-------- ESTRATTO DA LEGGERE --------

Quest’ultimo aspetto ricorre nella produzione dell’artista, come nel caso di “Patologia da decompressione” e “Non misurare la superficie”, azioni che vogliono creare nuove rotte all’interno della geografia convenzionale, riavvicinare la posizione e la localizzazione mediante l’esperimento, la misurazione empirica, ponendo lo sguardo su “un frammento, una cosa insignificante, cercando il più possibile di non fare affidamento su conoscenze previe”. Nella prima opera, Carbotta effettua una misurazione del lago di Como con lo scopo di trovarne il punto più profondo, mentre nella seconda cerca di camminare più a lungo possibile senza proiettare la propria ombra, riprendendo tutto attraverso un’inquadratura soggettiva. Opera statement della ricerca di Ludovica Carbotta è il progetto Monowe, iniziato nel 2016, che dà il nome a un ipotetico e utopico spazio urbano in cui vive un solo abitante. Il primo atto, “Entrance to the City”, si snoda negli spazi del Parco del Cavaticcio (sito negli immediati pressi del museo), concepito come il cantiere di lavoro per la costruzione della città. Nel tempo il progetto si amplia e si trasforma, assumendo diversi aspetti fino al 2022, quando prende la forma di un mediometraggio, prodotto da BoFilm e vincitore nel 2022 dell’undicesimo Italian Council.

-------- DATI DISPONIBILI --------

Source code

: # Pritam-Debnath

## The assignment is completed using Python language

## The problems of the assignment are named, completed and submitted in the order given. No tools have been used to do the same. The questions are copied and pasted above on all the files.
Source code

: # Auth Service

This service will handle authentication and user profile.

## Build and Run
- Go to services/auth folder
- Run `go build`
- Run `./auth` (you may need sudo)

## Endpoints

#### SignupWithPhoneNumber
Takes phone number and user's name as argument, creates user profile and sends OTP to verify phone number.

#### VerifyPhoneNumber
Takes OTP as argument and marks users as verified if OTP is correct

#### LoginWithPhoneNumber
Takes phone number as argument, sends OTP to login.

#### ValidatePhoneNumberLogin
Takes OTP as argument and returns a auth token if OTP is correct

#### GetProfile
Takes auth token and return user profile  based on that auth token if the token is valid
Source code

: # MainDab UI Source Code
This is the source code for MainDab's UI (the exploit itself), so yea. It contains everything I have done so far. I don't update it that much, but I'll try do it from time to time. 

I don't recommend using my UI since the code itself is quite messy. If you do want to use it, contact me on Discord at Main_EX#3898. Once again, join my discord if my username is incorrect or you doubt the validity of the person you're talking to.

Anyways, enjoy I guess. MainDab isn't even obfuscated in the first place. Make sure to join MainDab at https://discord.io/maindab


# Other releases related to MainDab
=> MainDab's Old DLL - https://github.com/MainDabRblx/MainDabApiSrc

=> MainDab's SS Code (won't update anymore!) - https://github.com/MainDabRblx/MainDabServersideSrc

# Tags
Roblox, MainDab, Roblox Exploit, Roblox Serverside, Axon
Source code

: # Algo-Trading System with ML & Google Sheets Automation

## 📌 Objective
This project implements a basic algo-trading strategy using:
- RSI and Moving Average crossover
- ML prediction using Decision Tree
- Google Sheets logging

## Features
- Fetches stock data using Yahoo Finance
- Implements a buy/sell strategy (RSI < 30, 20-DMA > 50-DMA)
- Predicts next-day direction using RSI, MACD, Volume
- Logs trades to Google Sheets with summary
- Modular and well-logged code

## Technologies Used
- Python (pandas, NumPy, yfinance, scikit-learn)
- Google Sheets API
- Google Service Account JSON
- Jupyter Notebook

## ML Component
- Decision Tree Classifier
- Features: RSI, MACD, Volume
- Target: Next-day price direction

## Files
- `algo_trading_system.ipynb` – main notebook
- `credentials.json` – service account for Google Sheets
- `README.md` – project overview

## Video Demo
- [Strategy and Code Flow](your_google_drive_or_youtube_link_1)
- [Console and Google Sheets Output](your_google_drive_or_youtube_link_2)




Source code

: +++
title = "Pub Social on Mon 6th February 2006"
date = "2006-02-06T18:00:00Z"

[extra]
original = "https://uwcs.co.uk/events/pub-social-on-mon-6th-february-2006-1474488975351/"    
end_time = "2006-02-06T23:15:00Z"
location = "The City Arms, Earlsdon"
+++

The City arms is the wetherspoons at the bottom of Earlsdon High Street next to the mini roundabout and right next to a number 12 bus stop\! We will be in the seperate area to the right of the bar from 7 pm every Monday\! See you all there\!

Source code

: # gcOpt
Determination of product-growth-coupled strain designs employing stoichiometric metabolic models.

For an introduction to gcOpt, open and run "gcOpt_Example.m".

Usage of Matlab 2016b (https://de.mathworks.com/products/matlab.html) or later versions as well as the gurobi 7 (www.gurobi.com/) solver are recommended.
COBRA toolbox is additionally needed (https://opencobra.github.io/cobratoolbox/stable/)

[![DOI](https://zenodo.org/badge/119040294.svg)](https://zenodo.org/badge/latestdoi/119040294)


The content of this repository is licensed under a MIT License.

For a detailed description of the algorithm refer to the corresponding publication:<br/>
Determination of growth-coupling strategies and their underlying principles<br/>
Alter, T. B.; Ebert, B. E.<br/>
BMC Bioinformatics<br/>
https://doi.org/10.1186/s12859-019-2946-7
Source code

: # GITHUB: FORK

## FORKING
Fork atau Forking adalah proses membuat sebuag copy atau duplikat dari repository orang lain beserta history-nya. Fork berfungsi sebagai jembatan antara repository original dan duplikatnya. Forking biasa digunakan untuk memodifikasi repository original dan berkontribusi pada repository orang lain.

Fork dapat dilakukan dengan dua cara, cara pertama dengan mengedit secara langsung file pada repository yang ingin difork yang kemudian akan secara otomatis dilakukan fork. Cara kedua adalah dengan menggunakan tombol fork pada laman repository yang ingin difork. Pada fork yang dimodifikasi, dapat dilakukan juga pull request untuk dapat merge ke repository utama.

--------

Nel brano su Ludovica Carbotta, individui tutti i titoli di opere, progetti o loro parti che vi compaiono. Il materiale riportato costituisce un insieme a sé, distinto dal brano.

- Patologia da decompressione
- Non misurare la superficie
- Monowe
- Entrance to the City